Pharmacy Business Module 4 Flashcards
Systematic reviews and evaluations of records and other data to determine quality of services or products provided.
audits
A person designated by an insurance policy to receive benefits or funds.
beneficiary
A comprehensive health care program in which the Office of Veterans’ Affairs (VA) shares the cost of covered health care services and supplies with eligible beneficiaries.
CHAMPVA
An arrangement in which the insured must pay either a fixed amount or a percentage of the cost of medical services covered by the insurer.
coinsurance
A legally enforceable agreement.
contract
A process in which two or more insurance companies apportion each one’s share of responsibility of payment of a claim for health care services provided to an insured client.
coordination of benefits
A cost-sharing requirement of most insurance policies, under which it is the responsibility of the insured to make a payment of a specified amount (e.g., $20) at the time of treatment or purchase of a prescription. Some policies have both a copayment and coinsurance clause.
copayment
A rejection of a medication refill due to an amount that has exceeded the preapproved supply for a specific period of days.
days supply exceeded
A specific amount of money that must be paid yearly before the policy benefits begin (e.g., $50, $100, $300, or $500). The higher the deductible, the lower the cost of the policy; and the lower the deductible, the higher the cost of the policy
deductible
The spouse and children of the insured who are also covered under the terms of the policy.
dependents
An evaluation of a pharmacy or related facility that does not involve an auditor being sent out to the location; it is less intensive than a field audit.
desk audits
A type of contract purchased by individuals or employers that provides reimbursement for specified medical and related expenses.
health insurance
The determination of the exact coverage to which the insured is entitled. The pharmacy technician may be responsible for checking on a customer’s or patient’s eligibility of coverage. This can be done over the telephone, via a voice-automated system, using computer software, over the Internet, or by checking an eligibility list for a managed care plan
eligibility
An intensive, systematic investigation of a pharmacy or other facility’s operational practices, procedures, records, inventory, and accounting.
field audits
A government-funded program that pays for health coverage for people over age 65, and certain other persons.
Medicare
A government-funded health cost assistance program that pays for health services and pharmacy expenses for enrolled U.S. citizens who cannot afford to pay for their own health care. It also covers those who are blind, disabled, orphaned, or underage parents.
Medicaid
A type of health plan providing coverage within Part C of Medicare; it pays for managed health care based on a monthly fee rather than on the basis of billing a fee for each service provided.
Medicare Advantage plan
Payment by the insurer or by the patient of more than the amount due.
overpayment
An individual numeric code that identifies a specific patient, used in pharmacies and other health care facilities.

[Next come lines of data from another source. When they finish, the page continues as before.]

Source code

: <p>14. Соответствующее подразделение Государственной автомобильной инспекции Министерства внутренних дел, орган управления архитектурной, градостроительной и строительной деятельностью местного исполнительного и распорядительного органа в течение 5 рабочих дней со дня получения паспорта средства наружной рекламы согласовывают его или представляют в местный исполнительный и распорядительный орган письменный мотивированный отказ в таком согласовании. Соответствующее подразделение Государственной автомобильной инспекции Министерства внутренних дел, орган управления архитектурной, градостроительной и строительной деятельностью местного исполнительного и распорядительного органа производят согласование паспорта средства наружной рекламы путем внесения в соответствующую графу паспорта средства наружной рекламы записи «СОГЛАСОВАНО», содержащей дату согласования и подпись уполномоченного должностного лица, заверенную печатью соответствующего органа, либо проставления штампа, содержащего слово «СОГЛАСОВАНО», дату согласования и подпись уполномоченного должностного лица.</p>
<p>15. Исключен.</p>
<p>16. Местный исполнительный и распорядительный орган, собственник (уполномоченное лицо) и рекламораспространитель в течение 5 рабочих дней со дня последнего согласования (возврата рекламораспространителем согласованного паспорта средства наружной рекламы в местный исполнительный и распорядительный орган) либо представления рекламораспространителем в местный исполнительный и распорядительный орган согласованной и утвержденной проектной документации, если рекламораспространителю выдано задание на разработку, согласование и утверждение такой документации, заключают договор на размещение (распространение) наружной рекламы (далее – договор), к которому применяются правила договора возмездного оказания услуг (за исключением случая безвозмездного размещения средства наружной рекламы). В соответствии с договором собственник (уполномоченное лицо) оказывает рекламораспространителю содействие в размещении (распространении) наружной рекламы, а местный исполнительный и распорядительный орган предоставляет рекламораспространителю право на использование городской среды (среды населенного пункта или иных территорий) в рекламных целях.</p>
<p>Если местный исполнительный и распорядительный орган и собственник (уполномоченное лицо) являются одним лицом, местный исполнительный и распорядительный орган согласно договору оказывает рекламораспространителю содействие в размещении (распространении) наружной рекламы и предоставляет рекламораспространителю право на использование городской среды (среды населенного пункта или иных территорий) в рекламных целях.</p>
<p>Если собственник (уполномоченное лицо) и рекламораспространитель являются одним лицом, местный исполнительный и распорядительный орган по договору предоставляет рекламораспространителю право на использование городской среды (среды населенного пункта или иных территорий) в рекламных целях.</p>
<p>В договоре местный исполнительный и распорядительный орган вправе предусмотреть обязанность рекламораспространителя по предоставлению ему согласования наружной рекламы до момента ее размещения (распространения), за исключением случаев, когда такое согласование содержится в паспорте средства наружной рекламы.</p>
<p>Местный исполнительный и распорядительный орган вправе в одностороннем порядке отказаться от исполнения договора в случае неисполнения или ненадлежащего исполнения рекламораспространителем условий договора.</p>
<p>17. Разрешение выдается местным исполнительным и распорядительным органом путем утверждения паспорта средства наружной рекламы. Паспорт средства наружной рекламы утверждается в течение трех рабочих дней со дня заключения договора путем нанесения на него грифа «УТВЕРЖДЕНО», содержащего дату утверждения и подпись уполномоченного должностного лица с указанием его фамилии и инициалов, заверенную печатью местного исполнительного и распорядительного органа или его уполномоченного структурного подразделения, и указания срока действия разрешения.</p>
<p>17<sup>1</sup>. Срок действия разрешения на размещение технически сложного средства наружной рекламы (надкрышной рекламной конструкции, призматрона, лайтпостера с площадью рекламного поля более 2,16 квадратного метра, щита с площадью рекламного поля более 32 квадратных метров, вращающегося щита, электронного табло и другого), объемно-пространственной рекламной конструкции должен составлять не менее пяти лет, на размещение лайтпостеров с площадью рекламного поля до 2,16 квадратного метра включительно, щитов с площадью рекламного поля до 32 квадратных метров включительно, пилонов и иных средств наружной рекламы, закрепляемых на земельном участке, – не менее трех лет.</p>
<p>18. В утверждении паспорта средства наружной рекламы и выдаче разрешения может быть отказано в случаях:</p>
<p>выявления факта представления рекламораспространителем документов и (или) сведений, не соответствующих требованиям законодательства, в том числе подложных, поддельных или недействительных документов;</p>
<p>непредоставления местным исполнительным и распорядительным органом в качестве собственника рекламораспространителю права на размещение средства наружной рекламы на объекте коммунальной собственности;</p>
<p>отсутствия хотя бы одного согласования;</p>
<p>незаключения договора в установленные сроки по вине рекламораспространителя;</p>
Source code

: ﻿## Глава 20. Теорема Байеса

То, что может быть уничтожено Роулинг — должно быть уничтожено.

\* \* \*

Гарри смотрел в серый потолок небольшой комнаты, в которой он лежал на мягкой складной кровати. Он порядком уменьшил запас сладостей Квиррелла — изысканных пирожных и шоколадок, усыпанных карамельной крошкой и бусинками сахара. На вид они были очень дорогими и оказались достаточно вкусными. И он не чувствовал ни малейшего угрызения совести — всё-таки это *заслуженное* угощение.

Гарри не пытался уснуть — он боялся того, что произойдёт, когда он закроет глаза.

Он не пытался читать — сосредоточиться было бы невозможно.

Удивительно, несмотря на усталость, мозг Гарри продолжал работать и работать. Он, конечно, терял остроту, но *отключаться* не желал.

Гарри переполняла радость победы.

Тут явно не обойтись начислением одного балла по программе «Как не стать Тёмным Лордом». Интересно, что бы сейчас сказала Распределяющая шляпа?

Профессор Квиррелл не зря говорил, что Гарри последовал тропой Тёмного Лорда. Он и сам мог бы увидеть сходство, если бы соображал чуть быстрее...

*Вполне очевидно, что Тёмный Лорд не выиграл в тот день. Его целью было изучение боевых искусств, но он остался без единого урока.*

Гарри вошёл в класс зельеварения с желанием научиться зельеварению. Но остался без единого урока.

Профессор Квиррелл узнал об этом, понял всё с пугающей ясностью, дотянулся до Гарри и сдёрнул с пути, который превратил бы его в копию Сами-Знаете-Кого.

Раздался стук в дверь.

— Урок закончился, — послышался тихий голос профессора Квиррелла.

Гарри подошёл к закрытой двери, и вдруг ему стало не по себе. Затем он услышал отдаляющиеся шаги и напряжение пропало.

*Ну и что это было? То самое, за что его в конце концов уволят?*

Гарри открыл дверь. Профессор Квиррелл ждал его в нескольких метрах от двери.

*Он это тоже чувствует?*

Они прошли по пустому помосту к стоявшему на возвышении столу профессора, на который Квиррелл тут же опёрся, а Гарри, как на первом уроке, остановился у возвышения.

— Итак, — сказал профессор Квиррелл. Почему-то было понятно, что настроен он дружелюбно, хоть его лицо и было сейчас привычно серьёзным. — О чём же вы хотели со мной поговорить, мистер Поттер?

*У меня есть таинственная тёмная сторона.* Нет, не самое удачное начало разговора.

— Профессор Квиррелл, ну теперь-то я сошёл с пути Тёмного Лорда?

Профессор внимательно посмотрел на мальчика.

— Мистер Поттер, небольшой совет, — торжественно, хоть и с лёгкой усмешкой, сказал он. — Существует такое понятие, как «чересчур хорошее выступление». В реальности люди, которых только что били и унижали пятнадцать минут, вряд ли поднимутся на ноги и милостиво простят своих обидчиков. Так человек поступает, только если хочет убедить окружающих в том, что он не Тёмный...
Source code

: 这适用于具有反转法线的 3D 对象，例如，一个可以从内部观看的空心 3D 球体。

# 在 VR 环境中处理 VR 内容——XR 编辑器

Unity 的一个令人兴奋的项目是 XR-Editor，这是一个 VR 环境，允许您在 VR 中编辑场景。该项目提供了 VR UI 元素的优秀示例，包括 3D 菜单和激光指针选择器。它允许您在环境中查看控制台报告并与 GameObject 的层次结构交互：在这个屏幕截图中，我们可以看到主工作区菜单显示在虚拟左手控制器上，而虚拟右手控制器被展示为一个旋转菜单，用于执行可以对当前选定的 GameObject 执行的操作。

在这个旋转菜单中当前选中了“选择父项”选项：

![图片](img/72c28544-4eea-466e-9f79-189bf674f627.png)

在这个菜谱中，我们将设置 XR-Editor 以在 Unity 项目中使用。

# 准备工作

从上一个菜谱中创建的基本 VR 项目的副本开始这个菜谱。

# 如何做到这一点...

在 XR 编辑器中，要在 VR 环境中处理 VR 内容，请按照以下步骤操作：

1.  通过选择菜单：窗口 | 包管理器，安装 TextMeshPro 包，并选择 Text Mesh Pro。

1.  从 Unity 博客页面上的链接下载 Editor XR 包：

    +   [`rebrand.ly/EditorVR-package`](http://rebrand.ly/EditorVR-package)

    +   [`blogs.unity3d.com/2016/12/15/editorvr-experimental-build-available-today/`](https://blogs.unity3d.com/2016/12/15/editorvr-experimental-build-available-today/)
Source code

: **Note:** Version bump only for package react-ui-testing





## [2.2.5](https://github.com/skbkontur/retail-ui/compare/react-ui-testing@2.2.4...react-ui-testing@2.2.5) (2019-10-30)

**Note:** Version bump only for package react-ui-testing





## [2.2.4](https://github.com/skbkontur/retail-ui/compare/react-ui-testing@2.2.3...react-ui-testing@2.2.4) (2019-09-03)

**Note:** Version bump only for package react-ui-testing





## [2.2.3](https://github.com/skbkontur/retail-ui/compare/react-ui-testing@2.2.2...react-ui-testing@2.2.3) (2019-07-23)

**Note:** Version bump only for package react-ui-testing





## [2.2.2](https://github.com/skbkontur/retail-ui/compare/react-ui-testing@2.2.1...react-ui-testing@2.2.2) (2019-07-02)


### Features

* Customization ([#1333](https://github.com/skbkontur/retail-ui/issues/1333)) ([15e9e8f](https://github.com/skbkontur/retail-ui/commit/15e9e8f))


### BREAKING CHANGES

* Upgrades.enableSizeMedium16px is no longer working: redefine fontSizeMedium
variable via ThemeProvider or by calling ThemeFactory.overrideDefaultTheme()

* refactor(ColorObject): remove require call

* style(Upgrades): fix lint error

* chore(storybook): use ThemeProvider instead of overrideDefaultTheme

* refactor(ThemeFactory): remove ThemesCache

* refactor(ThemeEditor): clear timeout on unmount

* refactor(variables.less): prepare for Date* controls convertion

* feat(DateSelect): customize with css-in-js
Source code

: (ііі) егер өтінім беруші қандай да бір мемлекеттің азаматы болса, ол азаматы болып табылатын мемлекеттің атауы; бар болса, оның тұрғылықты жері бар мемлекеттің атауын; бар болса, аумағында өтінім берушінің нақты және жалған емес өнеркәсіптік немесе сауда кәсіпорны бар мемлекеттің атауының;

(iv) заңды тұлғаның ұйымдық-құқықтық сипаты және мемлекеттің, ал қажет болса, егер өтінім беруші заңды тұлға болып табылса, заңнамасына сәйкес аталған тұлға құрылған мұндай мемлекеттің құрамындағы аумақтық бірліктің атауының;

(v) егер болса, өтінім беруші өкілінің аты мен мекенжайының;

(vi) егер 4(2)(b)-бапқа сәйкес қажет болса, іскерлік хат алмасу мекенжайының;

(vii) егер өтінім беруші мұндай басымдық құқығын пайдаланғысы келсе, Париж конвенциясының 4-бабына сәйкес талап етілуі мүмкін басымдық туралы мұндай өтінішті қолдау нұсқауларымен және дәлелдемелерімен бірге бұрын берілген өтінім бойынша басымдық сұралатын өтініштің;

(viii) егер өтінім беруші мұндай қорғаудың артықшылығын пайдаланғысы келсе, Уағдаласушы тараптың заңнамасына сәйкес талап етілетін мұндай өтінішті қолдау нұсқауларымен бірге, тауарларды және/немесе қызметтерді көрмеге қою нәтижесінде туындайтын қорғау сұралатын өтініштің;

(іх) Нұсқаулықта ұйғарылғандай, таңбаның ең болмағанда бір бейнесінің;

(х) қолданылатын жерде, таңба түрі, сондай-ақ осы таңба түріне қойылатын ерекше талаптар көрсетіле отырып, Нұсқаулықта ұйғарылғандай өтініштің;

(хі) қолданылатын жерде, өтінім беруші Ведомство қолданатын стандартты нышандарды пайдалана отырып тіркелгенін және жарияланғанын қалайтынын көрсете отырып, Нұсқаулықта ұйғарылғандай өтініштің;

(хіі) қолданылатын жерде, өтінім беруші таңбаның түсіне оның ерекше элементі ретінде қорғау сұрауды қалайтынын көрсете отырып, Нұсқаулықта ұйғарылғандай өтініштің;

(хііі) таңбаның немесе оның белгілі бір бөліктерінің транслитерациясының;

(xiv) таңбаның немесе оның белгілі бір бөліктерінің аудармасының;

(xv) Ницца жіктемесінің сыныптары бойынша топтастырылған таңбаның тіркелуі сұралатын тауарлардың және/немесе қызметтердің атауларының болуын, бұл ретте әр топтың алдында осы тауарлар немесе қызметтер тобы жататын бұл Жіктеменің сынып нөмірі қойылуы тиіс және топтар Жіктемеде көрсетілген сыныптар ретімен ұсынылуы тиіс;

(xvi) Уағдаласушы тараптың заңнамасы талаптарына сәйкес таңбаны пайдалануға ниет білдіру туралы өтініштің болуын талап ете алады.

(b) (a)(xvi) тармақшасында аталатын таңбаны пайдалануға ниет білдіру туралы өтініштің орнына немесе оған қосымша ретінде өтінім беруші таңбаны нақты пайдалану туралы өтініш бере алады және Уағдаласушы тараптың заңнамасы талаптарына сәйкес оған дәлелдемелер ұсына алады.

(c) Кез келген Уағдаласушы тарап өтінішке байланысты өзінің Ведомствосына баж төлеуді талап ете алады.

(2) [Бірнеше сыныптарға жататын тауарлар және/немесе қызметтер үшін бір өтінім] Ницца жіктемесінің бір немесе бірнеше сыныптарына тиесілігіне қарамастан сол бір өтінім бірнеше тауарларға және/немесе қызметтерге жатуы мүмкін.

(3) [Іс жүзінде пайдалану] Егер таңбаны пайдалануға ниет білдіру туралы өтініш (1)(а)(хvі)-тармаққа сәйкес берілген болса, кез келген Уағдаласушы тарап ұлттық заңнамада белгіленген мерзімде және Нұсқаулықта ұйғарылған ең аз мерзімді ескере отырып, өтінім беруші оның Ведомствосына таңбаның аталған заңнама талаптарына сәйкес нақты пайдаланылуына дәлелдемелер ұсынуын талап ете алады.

patient identification number
Prior authorization; many private insurance companies and prepaid health plans have certain requirements that must be met before they will approve diagnostic testing, hospital admissions, inpatient or outpatient surgical procedures, other specific procedures, and specific treatment or medications. For example, most outpatient intravenous therapies require a prior approval authorization.
preauthorization
A rejection of a medication refill in which the amount requested exceeds the amount allowed by insurance plan.
plan limitations exceeded
The exclusion of specific medical conditions or procedures from reimbursement under a health insurance policy. Some types of exclusions are acquired immunodeficiency syndrome (AIDS), attempted suicide, cancer, losses due to injury on the job, and pregnancy.
policy limitation
The individual or organization protected in case of loss under the terms of an insurance policy. The subscriber is known as an insured, member, policyholder, or recipient. In group insurance, the employer is known as the insured and the employees are the risks.
subscriber
The cost of the coverage provided by an insurance policy; this may vary greatly depending on the age and health of the individual and the type of insurance protection. The premium may be paid in full or in part by the employer and/or the employee.
premium
A rejection of a medication refill in which the refill has been requested too soon after a previous refill was requested.
refill too soon
An organization or corporation that pays medical claims for patients; third-party payers reimburse providers directly, with patients making only any required copayments.
third-party payer
The period of time that an individual must wait to become eligible for insurance coverage (e.g., 30 days), before coverage commences or for a specific benefit (e.g., an employee must wait 9 months before seeking maternity benefits); also known as an elimination period.
waiting period
A health care program serving active duty service members, members of the National Guard (including reserve members), retirees, their families, survivors, and selected former spouses worldwide.